Banana-Black Bean Empanadas
- 2 tablespoons vegetable oil
- 1 firm medium-size banana diced
- 3/4 cup chopped onion
- 1 can black beans - (15 oz) drained
- 1/4 cup chopped fresh cilantro
- 3/4 teaspoon ground cumin
- 1/4 teaspoon cayenne pepper
- 2 sheets frozen puff pastry - (17.3-oz pkg) thawed
- 1 cup coarsely-grated Monterey Jack cheese - (packed)
- 1 egg - (for glaze) beaten to blend
Heat oil in heavy medium skillet over high heat. Add banana and sauté until golden, about 1 1/2 minutes. Using slotted spoon, transfer banana to paper towels to drain. Add onion to skillet; sauté 3 minutes. Add beans, cilantro, cumin, and cayenne; cook until mixture is hot, about 3 minutes. Using back of fork, mash bean filling to coarse paste; season with salt and cool.

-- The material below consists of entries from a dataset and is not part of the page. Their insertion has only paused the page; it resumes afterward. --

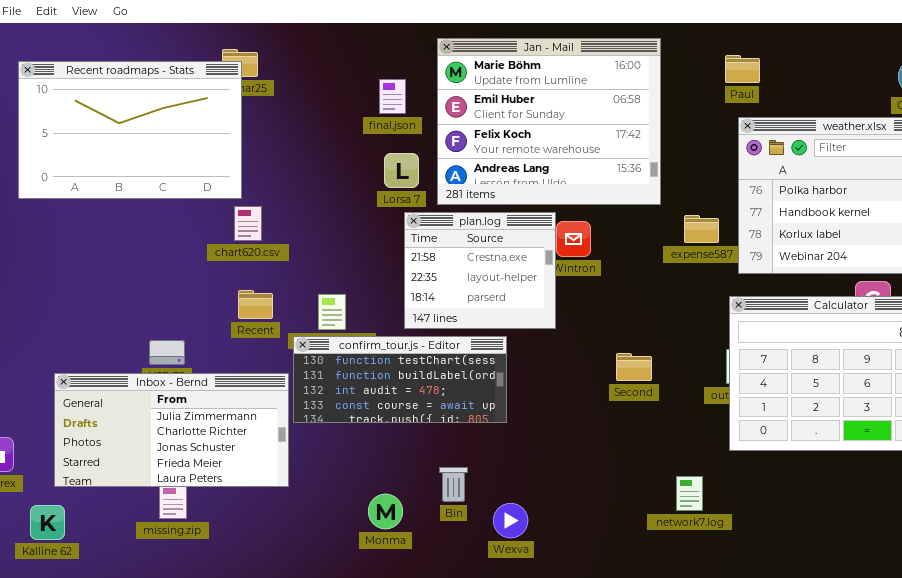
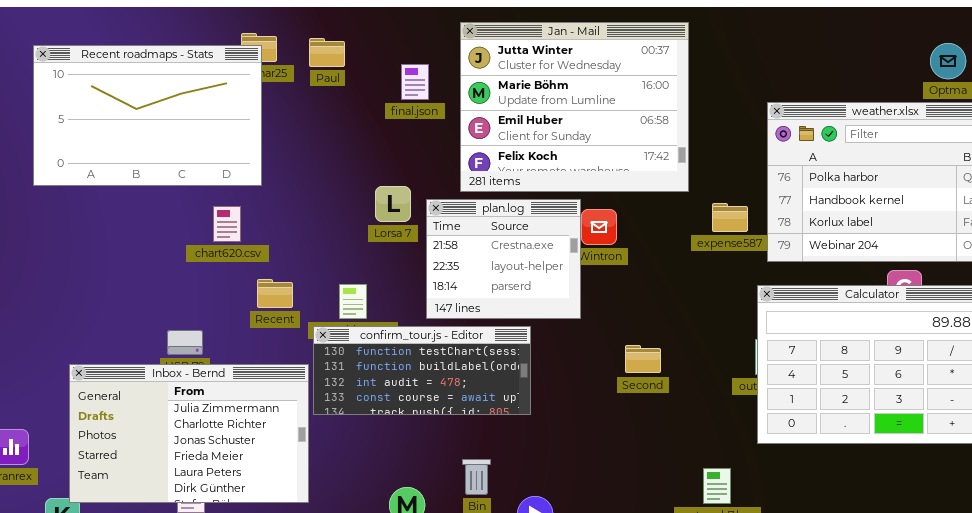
Jan - Mail: [437,38,661,205] -> [460,22,689,192], scrolled up 1 row
Paul: [725,55,760,83] -> [309,38,345,67], moved
Lorsa 7: [384,153,419,188] -> [375,186,411,222], moved
chart620.csv: [234,206,262,241] -> [213,206,241,242], moved
Second: [616,353,652,381] -> [625,345,661,373], moved
Inbox - Bernd: [54,373,289,487] -> [69,364,309,503], resized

Preheat oven to 425 degrees. Roll out each puff pastry sheet on floured surfaceto 14-inch square. Cut each into 9 squares. Place 1 heaping tablespoon filling in center of 12 squares (reserve remaining squares for another use). Sprinkle each mound of filling with cheese, then top with bananas, dividing equally. Brush edges of squares with glaze. Fold 1 corner over filling to opposite corner, forming triangle. Using fork, seal crust edges. Arrange on rimmed baking sheet; brush with glaze. Bake empanadas until golden brown, about 15 minutes. Serve hot.
This recipe yields 12 empanadas.
These Latin American turnovers work as appetizers or as a vegetarian main course when served several to a person.